PROBLEM REQUIREMENTS – Whenever a line in the data holds the string "dogs", pull that line out.

[Records from a data source]
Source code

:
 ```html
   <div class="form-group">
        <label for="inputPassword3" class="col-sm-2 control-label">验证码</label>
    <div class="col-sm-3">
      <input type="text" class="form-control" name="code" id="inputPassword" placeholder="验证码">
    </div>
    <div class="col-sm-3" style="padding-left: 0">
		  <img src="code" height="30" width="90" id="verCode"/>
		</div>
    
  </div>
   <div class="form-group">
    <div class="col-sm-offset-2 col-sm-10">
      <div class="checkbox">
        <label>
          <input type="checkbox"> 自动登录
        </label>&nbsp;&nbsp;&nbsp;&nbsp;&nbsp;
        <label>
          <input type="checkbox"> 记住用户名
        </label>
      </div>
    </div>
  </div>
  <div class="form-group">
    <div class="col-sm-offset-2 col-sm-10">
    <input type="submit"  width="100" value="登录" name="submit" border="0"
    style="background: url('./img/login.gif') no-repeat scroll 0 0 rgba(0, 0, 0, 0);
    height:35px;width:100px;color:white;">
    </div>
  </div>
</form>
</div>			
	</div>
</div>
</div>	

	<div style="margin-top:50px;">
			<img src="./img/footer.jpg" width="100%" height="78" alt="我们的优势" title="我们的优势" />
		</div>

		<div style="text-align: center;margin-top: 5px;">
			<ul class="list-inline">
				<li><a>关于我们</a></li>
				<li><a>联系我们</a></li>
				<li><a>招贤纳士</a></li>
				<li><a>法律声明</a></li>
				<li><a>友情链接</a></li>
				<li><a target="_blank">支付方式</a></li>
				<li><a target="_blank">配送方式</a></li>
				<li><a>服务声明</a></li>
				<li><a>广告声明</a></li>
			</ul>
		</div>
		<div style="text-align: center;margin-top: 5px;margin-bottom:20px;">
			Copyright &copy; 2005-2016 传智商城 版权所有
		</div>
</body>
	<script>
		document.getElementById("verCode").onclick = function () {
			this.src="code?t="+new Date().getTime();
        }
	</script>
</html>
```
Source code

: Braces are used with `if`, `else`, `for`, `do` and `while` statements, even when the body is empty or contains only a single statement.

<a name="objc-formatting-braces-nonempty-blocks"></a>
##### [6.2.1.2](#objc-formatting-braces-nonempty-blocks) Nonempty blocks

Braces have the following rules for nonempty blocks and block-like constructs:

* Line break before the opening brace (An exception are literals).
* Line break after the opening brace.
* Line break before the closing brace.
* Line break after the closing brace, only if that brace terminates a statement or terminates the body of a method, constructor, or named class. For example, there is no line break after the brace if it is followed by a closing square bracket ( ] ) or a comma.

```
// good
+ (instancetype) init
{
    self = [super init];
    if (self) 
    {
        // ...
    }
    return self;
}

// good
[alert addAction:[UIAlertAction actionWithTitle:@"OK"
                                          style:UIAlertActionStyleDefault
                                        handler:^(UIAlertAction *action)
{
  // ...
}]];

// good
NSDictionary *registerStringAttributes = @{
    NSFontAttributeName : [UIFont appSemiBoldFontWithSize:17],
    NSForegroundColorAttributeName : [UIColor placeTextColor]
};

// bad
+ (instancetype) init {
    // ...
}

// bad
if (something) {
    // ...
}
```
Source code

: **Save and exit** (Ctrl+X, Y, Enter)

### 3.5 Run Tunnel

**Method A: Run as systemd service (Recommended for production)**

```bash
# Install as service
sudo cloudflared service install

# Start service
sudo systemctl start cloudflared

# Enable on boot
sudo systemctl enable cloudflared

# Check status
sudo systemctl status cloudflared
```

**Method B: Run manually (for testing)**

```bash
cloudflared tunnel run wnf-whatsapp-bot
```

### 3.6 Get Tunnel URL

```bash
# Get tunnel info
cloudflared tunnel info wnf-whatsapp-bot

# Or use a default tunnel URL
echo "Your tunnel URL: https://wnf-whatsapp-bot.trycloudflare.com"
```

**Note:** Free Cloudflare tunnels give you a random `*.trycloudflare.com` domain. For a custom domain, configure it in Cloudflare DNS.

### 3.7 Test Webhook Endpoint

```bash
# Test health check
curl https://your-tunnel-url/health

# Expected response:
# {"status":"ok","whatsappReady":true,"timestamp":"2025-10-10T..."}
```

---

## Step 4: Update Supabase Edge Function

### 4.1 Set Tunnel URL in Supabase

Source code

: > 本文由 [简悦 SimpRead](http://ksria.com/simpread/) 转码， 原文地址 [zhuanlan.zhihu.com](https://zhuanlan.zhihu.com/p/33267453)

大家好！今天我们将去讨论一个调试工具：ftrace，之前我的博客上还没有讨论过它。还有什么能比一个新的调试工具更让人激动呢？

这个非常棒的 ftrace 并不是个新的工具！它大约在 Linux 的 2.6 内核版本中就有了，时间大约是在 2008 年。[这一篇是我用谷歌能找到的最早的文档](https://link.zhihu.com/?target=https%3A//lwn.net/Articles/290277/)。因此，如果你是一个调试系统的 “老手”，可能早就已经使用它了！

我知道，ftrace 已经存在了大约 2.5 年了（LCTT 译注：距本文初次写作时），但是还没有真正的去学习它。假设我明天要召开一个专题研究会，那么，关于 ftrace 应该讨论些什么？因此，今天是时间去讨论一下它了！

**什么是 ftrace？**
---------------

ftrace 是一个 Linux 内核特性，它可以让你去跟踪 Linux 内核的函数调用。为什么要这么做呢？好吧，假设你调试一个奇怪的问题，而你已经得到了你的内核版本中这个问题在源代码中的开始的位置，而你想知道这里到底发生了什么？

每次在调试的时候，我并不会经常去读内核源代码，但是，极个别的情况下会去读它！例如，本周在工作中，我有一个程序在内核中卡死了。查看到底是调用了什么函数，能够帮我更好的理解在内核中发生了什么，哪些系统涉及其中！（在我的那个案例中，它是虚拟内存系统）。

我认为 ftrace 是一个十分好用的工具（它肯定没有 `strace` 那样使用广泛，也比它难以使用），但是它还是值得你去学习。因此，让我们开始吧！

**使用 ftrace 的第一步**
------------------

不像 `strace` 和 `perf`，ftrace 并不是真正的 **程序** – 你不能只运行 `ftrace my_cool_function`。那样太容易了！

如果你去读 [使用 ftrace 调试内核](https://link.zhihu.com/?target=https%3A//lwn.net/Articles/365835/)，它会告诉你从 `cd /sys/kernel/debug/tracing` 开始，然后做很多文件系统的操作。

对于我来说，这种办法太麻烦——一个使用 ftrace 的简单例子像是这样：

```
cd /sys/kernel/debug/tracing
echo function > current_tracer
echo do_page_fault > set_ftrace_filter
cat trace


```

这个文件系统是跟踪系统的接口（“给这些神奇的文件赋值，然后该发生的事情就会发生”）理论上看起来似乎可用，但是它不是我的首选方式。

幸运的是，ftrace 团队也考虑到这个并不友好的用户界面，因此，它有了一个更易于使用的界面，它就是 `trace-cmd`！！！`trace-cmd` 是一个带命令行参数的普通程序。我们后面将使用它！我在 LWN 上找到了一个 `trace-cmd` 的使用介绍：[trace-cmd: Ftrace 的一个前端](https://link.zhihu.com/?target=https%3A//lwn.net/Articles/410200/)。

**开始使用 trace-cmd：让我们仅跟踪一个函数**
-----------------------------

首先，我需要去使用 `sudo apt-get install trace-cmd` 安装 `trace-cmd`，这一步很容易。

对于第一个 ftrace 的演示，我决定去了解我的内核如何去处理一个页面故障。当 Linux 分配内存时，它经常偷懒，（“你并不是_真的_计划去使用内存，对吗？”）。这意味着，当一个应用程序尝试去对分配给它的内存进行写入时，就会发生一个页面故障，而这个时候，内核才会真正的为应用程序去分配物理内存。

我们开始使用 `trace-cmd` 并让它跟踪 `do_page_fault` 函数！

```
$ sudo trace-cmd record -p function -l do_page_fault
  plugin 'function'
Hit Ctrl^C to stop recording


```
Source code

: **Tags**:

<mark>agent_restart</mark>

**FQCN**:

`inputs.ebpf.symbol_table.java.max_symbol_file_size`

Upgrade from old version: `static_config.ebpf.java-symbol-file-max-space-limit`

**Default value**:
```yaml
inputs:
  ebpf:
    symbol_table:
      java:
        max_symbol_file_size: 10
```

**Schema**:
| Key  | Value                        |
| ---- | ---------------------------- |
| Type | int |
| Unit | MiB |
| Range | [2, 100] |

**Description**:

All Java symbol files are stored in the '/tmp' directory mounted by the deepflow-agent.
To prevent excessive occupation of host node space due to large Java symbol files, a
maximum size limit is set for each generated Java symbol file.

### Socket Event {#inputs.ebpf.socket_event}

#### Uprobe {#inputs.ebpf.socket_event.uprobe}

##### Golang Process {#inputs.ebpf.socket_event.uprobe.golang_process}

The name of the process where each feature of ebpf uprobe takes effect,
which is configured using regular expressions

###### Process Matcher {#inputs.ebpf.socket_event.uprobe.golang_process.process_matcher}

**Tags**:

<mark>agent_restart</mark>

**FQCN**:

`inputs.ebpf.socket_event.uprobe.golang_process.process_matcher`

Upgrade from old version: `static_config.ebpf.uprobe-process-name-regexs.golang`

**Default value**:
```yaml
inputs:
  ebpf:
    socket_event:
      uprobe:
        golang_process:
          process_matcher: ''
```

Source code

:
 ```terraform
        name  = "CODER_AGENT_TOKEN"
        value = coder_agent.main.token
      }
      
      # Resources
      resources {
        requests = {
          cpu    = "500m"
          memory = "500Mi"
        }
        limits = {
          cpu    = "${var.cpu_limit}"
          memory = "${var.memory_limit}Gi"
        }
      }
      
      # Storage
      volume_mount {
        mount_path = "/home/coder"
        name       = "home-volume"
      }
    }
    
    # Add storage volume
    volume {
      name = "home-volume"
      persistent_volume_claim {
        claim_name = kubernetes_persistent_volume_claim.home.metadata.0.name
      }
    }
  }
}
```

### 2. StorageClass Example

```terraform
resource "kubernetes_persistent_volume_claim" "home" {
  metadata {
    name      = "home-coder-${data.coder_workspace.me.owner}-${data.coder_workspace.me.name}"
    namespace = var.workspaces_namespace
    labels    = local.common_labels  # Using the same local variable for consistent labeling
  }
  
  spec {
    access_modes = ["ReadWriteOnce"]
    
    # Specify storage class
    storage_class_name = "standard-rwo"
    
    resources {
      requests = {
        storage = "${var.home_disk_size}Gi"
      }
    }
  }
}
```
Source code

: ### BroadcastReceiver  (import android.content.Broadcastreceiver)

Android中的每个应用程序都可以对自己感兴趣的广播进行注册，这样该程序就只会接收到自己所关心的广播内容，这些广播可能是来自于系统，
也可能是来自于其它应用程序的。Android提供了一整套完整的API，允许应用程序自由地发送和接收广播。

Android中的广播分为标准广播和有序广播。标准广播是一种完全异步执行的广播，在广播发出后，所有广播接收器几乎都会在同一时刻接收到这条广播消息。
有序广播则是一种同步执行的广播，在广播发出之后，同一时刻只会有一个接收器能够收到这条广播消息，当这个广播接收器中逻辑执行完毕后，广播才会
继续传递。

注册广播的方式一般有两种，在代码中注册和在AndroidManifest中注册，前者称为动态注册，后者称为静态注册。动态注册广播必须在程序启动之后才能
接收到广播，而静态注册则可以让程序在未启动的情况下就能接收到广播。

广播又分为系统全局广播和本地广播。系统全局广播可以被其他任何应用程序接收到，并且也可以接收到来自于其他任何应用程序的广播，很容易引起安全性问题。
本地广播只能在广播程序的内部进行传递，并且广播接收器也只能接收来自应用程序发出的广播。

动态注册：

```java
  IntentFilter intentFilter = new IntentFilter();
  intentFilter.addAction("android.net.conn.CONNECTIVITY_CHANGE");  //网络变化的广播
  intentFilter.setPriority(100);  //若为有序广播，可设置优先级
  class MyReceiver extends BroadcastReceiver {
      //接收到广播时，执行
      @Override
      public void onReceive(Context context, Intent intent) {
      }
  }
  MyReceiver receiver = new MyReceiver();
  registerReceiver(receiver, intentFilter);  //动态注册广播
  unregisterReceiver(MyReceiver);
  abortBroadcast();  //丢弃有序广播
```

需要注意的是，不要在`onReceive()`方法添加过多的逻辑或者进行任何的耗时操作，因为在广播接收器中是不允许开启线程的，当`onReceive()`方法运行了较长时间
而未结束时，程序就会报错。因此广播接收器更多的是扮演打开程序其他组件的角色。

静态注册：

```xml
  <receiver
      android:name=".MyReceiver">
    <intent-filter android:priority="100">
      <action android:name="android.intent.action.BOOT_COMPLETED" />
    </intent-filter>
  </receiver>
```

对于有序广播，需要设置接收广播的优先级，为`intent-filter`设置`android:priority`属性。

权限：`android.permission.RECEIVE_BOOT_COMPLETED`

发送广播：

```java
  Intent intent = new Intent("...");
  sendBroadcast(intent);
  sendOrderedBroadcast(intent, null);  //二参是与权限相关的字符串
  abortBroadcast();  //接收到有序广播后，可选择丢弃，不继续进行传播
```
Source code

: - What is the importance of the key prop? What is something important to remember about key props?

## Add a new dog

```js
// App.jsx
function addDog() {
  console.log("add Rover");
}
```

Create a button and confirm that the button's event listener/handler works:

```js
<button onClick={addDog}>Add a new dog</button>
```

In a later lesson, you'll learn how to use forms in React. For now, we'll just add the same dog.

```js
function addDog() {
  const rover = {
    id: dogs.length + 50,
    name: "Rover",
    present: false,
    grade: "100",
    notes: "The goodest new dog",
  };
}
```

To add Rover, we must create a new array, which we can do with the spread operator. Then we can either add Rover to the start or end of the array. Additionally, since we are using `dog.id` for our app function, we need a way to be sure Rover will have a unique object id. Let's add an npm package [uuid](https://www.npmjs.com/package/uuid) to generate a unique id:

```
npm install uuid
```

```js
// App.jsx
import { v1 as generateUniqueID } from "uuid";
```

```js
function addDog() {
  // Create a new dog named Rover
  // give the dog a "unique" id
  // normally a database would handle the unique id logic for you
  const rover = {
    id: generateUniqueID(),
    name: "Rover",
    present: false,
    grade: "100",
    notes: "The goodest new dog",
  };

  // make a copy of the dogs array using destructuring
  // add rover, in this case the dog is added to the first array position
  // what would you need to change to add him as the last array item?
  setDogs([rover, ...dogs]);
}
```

COMPLETED TASK –
    id: dogs.length + 50,
  // make a copy of the dogs array using destructuring
  setDogs([rover, ...dogs]);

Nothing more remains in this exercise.